Thursday, July 25, 2013

APP



Sudah begitu lama aku merindukanmu. 
Hatiku selalu berkata kalaulah engkau yang akan menjadi pasangan hidupku selamanya.
Kadang aku percaya, kadang tidak.

Sejenak aku yakin, sejenak kemudian asa itu menghilang. 
Bukan asa, namun harap. 

Kadang aku merasa bahwa kau juga sedang memikirkanku sama seperti aku memikirkanmu. 

Namun kadang aku berpikir, tidak mungkin.
Darimana kau dapat memikirkanku? 

Bahkan dahulu saja kau tak menghiraukanku.
Entah.
Tadi aku berangan, kita berdua saling memotret lewat kamera ponsel pintar, lalu mengunggahnya di instagram dengan hashtag #wifetobe dan #husbandtobe, atau #wifey and #hubby. 

Kemudian kau menambahkan caption, "Semoga kita, untuk selamanya."

Ah, aku menghapus bulir air yang membasahi mataku. 

Aku hanya seorang pemimpi. Tak mungkin. 
Semua yang kuangankan itu tak mungkin terjadi. Atau, ini belumlah waktu yang tepat?
Aku kerap berkata pada sahabat, "Waktu Tuhan itu bukan waktu kita, karena itu bersabarlah". 

Rasanya aku ingin menelan lidahku hidup-hidup. 
Berbicara tapi tak dapat mengimplementasikannya dalam kehidupan sendiri.

Lalu aku harus apa? 

Setiap malam yang terbayang di benak hanyalah wajah dan senyummu yang indah.
Tak dapat kubayangkan lelaki lain yang mengisi hatiku atau menjadi suamiku. 
Aku hanya dapat membayangkanmu di sisiku.
Di hari itu, nanti, beberapa tahun lagi kau akan ada di depanku, di depan altar mengucapkan wedding vow yang kau ciptakan sendiri, lalu mengikrarkan kata setia. 

Lalu kita diberkati. 
Setelah itu resepsi pernikahan kita diadakan di Uluwatu, kalau bisa di BVLGARI Hotel. 
Tempat yang selalu kuimpikan. 
Kecil saja, keluarga dan kawan dekat.
Atau, resepsi kita di The Mulia atau The Ritz. Aku suka di sana, karena sederhana, cateringnya enak. Hehe...

Aku mencintaimu. Tapi ke mana kau harus kucari? 

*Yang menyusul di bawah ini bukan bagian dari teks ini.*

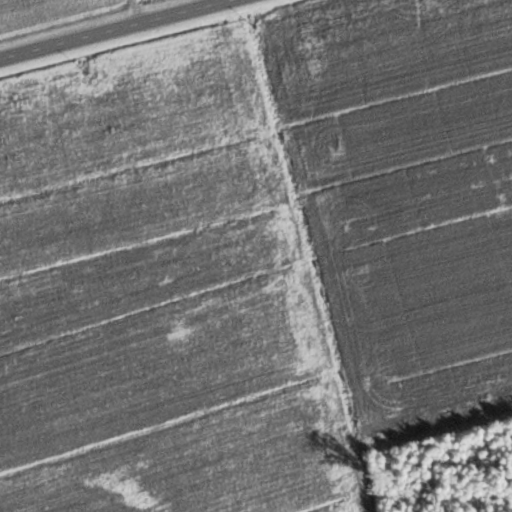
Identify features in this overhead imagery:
road: (109, 27)
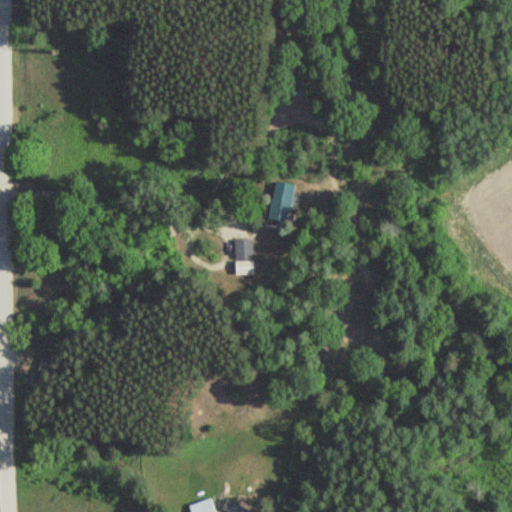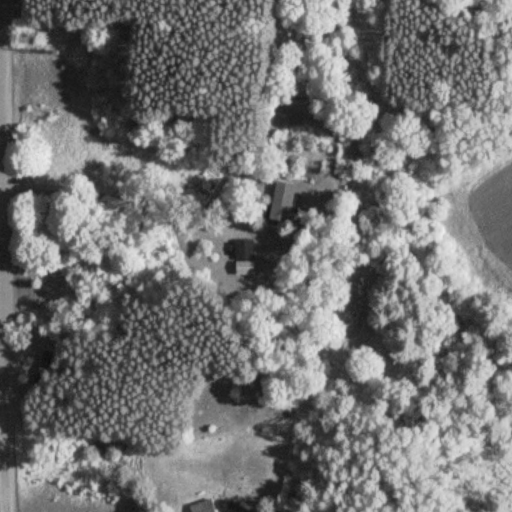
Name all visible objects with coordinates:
building: (286, 200)
road: (5, 256)
building: (246, 256)
building: (44, 368)
building: (204, 506)
building: (238, 507)
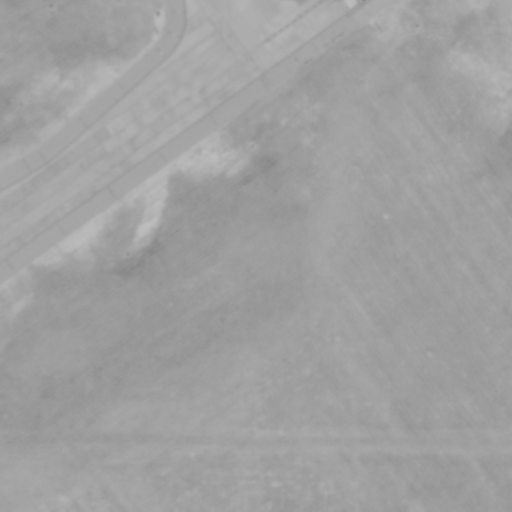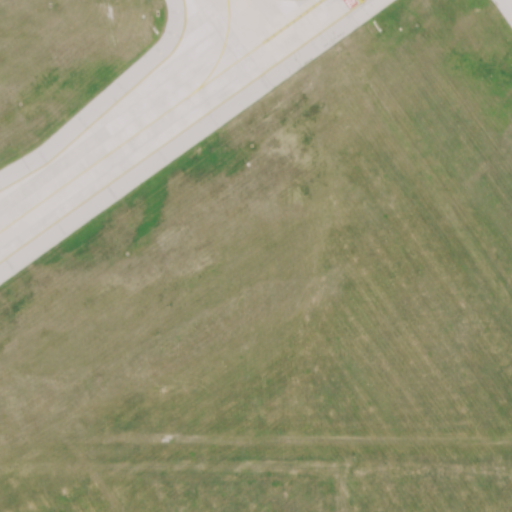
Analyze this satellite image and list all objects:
airport taxiway: (222, 50)
airport taxiway: (160, 116)
airport: (256, 256)
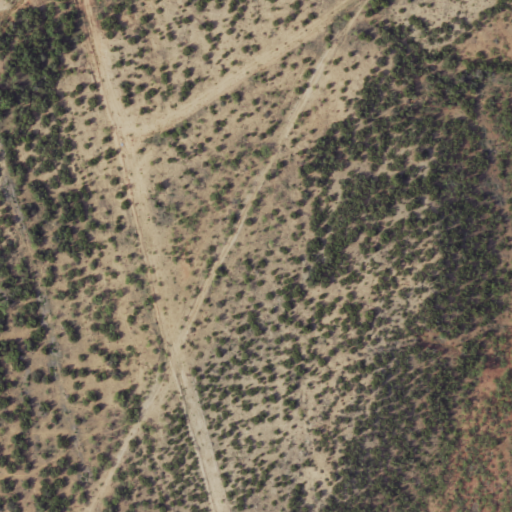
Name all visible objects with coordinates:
road: (214, 245)
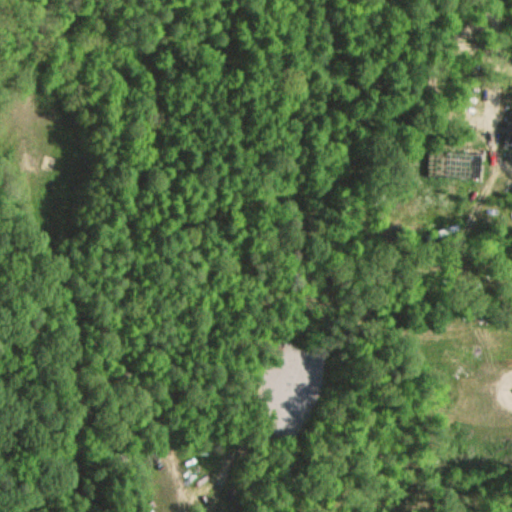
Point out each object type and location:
building: (510, 130)
road: (39, 276)
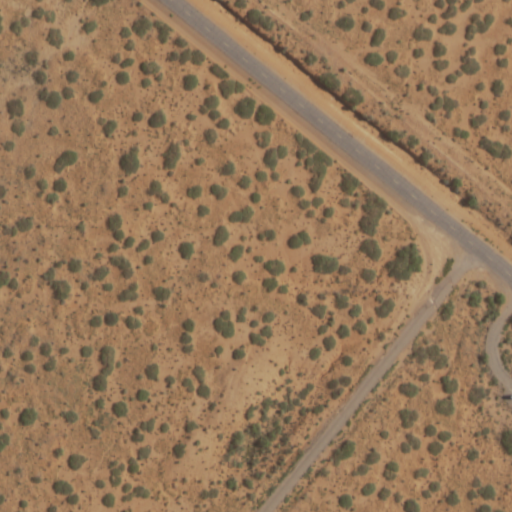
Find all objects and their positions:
road: (340, 138)
road: (369, 380)
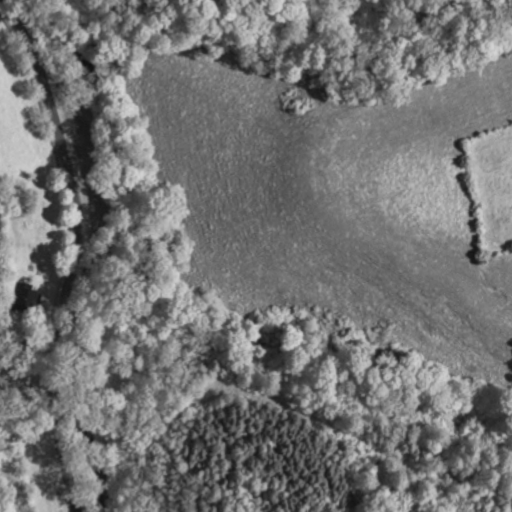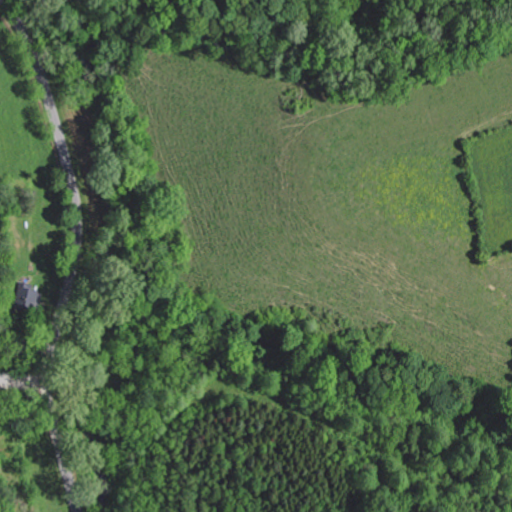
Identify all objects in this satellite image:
road: (77, 252)
building: (33, 298)
road: (22, 378)
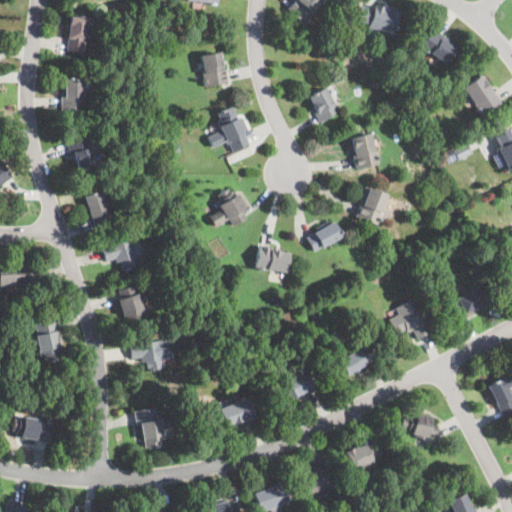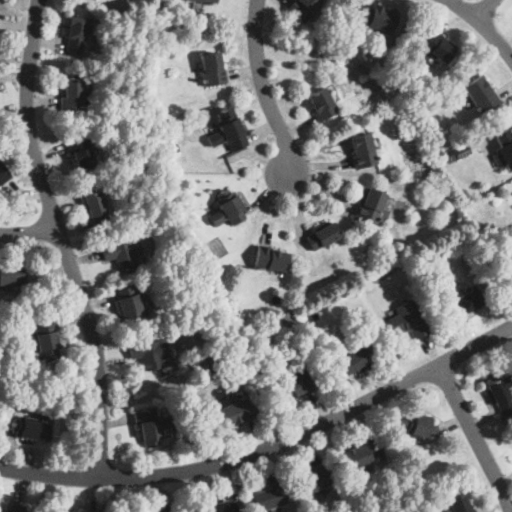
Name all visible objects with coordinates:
building: (205, 1)
building: (206, 2)
building: (303, 8)
building: (304, 9)
road: (485, 9)
building: (377, 17)
building: (377, 18)
road: (484, 26)
building: (77, 31)
building: (77, 32)
building: (437, 45)
building: (437, 46)
building: (212, 70)
building: (376, 83)
road: (263, 89)
building: (72, 93)
building: (480, 93)
building: (72, 94)
building: (481, 95)
building: (117, 103)
building: (322, 103)
building: (323, 104)
building: (228, 130)
building: (230, 130)
building: (505, 147)
building: (173, 149)
building: (504, 149)
building: (362, 150)
building: (461, 150)
building: (363, 151)
building: (81, 153)
building: (82, 153)
building: (3, 172)
building: (4, 174)
building: (371, 205)
building: (371, 206)
building: (96, 207)
building: (230, 207)
building: (96, 208)
building: (227, 208)
road: (29, 233)
building: (322, 235)
building: (323, 237)
road: (61, 239)
building: (123, 252)
building: (123, 253)
building: (270, 258)
building: (270, 259)
building: (490, 259)
building: (470, 266)
building: (11, 275)
building: (11, 278)
building: (177, 292)
building: (233, 298)
building: (469, 300)
building: (129, 301)
building: (465, 302)
building: (130, 305)
building: (407, 320)
building: (408, 320)
building: (45, 339)
building: (46, 339)
building: (189, 350)
building: (150, 352)
building: (256, 352)
building: (150, 353)
building: (355, 359)
building: (356, 359)
building: (246, 364)
building: (296, 384)
building: (297, 385)
building: (501, 393)
building: (501, 395)
building: (235, 409)
building: (236, 412)
building: (415, 423)
building: (148, 425)
building: (149, 426)
building: (165, 426)
building: (419, 426)
building: (31, 427)
building: (31, 428)
road: (477, 438)
road: (267, 449)
building: (363, 453)
building: (361, 455)
building: (316, 477)
building: (315, 479)
building: (270, 496)
building: (270, 498)
building: (459, 503)
building: (460, 504)
building: (221, 506)
building: (221, 507)
building: (15, 508)
building: (15, 508)
building: (162, 510)
building: (84, 511)
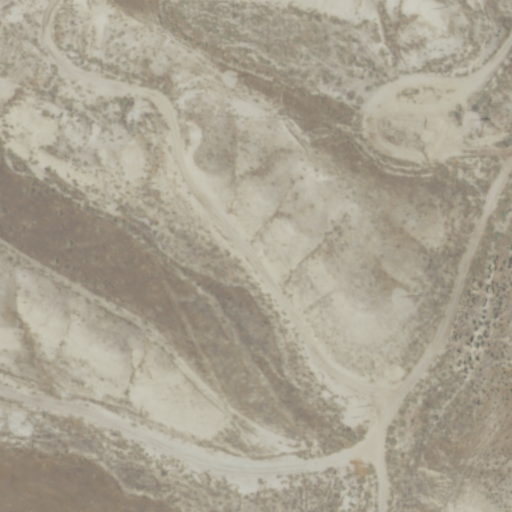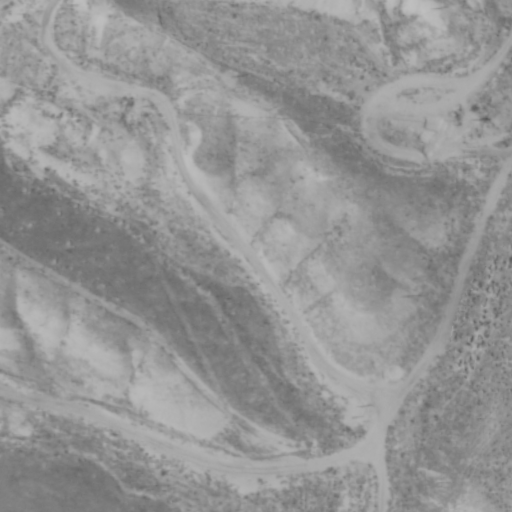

Ya memang aku merasa tak jauh dari dirimu karena ada sosial media, bahkan aku juga punya kontak BBMmu.
 Namun apa? Terakhir interaksi kita lewat bbmpun begitu... Datar... Aku harus apa? 

Aku menyayangimu. 

Mungkin terdengar gila, namun perasaan ini memang tak berubah sejak pertama kali melihatmu di sudut kelas itu.

Oh Tuhan, kapankah masa pencarian ini berakhir untukku?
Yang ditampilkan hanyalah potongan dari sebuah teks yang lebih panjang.